FastCommit: resource-efficient, performant and cost-effective file system journaling

Authors: 

Harshad Shirwadkar, Saurabh Kadekodi, and Theodore Tso, Google

Abstract: 

JBD2, the current physical journaling mechanism in Ext4 is bulky and resource-hungry. Specifically, in case of metadata-heavy workloads, fsyncs issued by applications cause JBD2 to write copies of changed metadata blocks, incurring high byte and IO overhead. When storing data in Ext4 via NFS (a popular setup), the NFS protocol issues fsyncs for every file metadata update which further exacerbates the problem. In a simple multi-threaded mail-server workload, JBD2 consumed approximately 76% of the disk’s write bandwidth. Higher byte and IO utilization of JBD2 results in reduced application throughput, higher wear-out of flash based media and increased performance provisioning costs in cloud-based storage services.

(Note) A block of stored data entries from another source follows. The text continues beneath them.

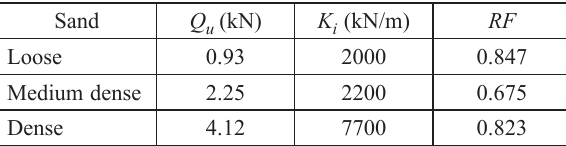
Table 5. Back-calculated parameters in Eqn (4) for all sand densities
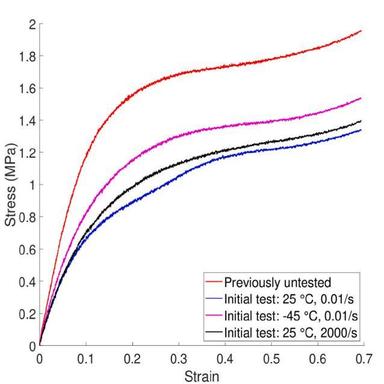
Comparing the residual strength responses of F-NR4 at 25 ◦C for samples which were previously compressed under various conditions.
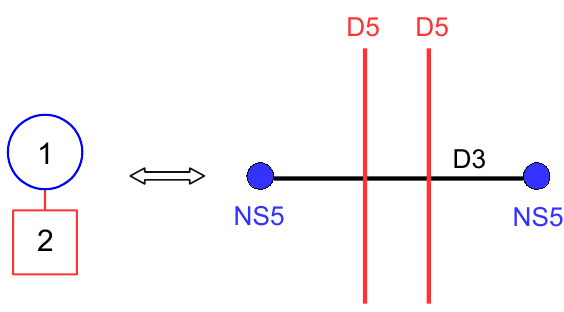
Figure 4 . Quiver and brane con(cid:12)guration for the T [SU(2)]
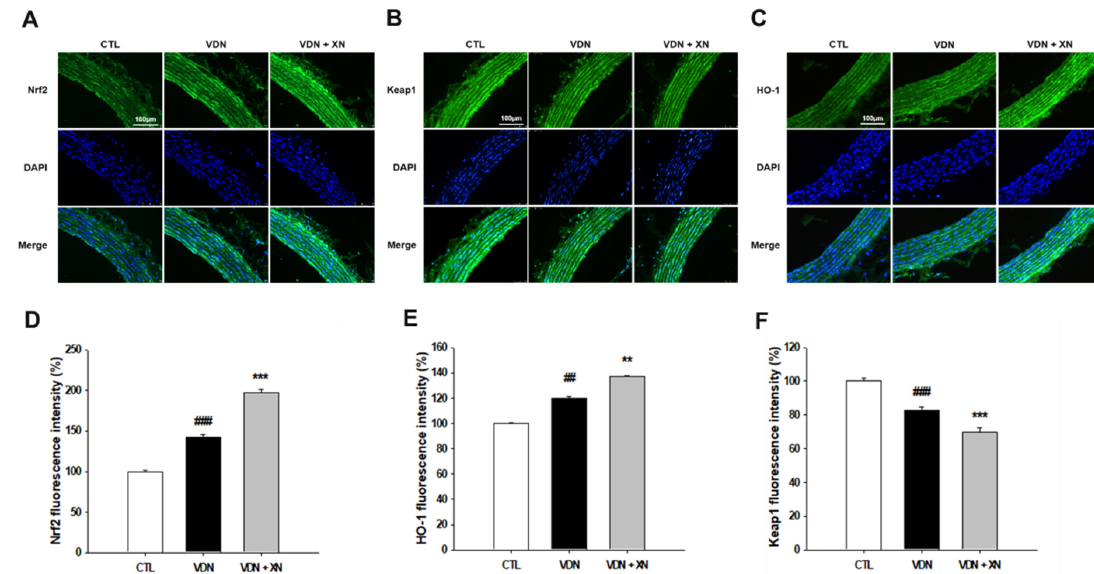
Figure 9. Effects of XN on the expressions of Nrf2, HO-1, and Keap1 through confocal microscopic evaluation of nuclear thoracic aorta wall. ( A ) Nrf2, ( B ) HO-1, ( C ) Keap1, ( D ) quantified Nrf2 fluorescence intensity, ( E ) quantified HO-1 fluorescence intensity, and ( F ) quantified Keap1 fluorescence intensity, relative to number of nuclei. Counterstaining of nuclei with DAPI in blue was merged into all images. Each point represents the mean ± SEM, n = 6. ## p < 0.01, ### p < 0.001 compared with the control group. ** p < 0.01, *** p < 0.001 compared with VDN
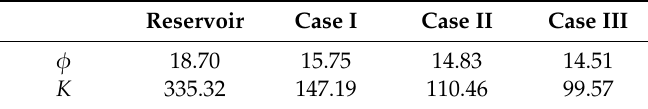
Table 3. Changes in porosity ( φ ) and permeability ( K ) for all three cases.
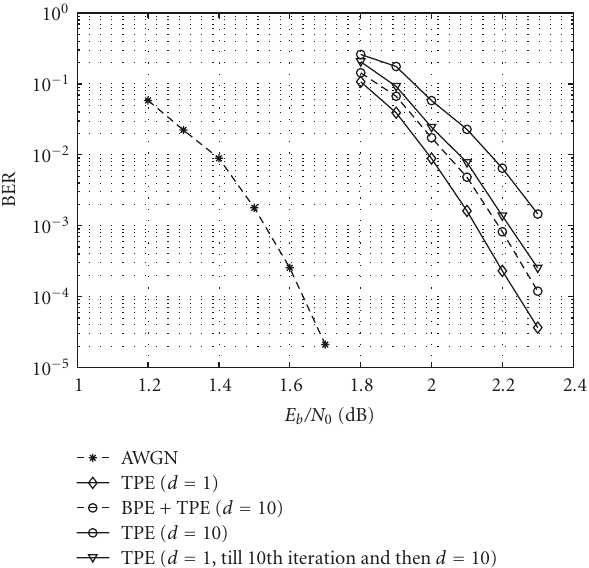
Figure 7: Performance of the low complexity receiver discussed in Section 7 under phase noise with σ Δ = 2 ◦ per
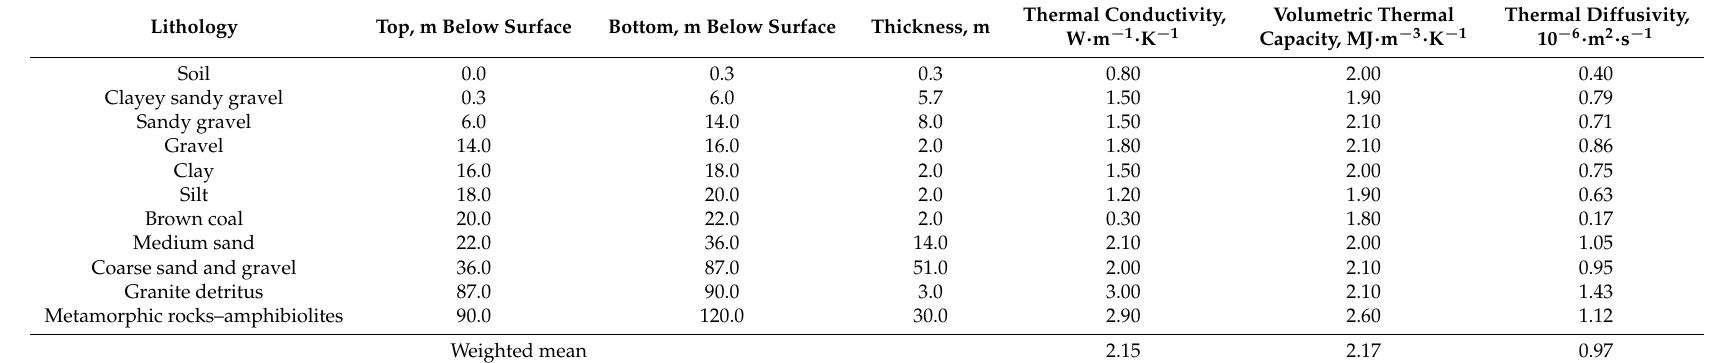
Table 1. Lithological profile of borehole in ˙Zar ó w, Poland.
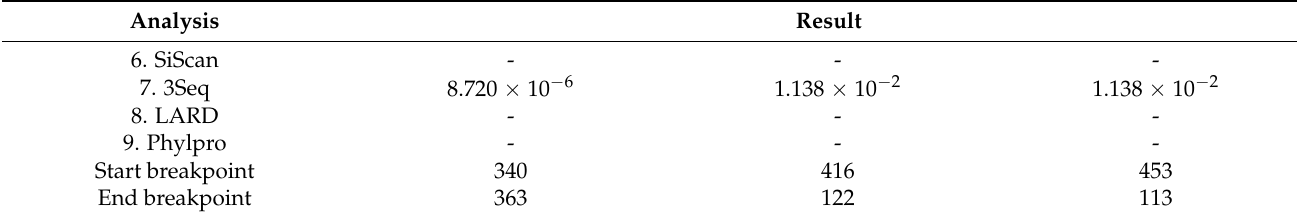
comparison of the putative tribal characters of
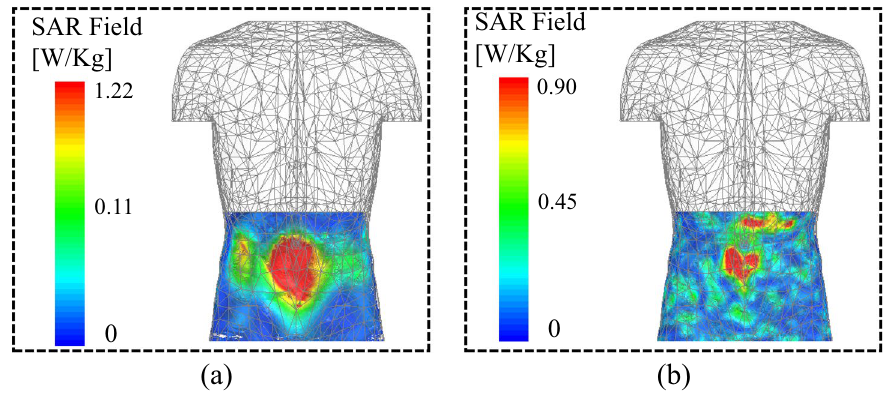
Figure 17. Specific absorption rate of the WPT system at ( a ) 0.915 GHz, and ( b ) 2.45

We present FastCommit: a hybrid journaling approach for Ext4 which performs logical journaling for simple and frequent file system modifications, while relying on JBD2 for more complex and rare modifications. Key design elements of FastCommit are compact logging, selective flushing and inline journaling. The first two techniques work together to ensure that over 80% commits are contained within a single 4KB block and are written to disk without requiring an expensive cache flush operation. Inline journaling minimizes context switching delays. With faster and efficient fsyncs, FastCommit reduces throughput interference of JBD2 by over 2× along with throughput improvements of up to 120%. We implemented FastCommit in Ext4 and successfully merged our code to the upstream Linux kernel.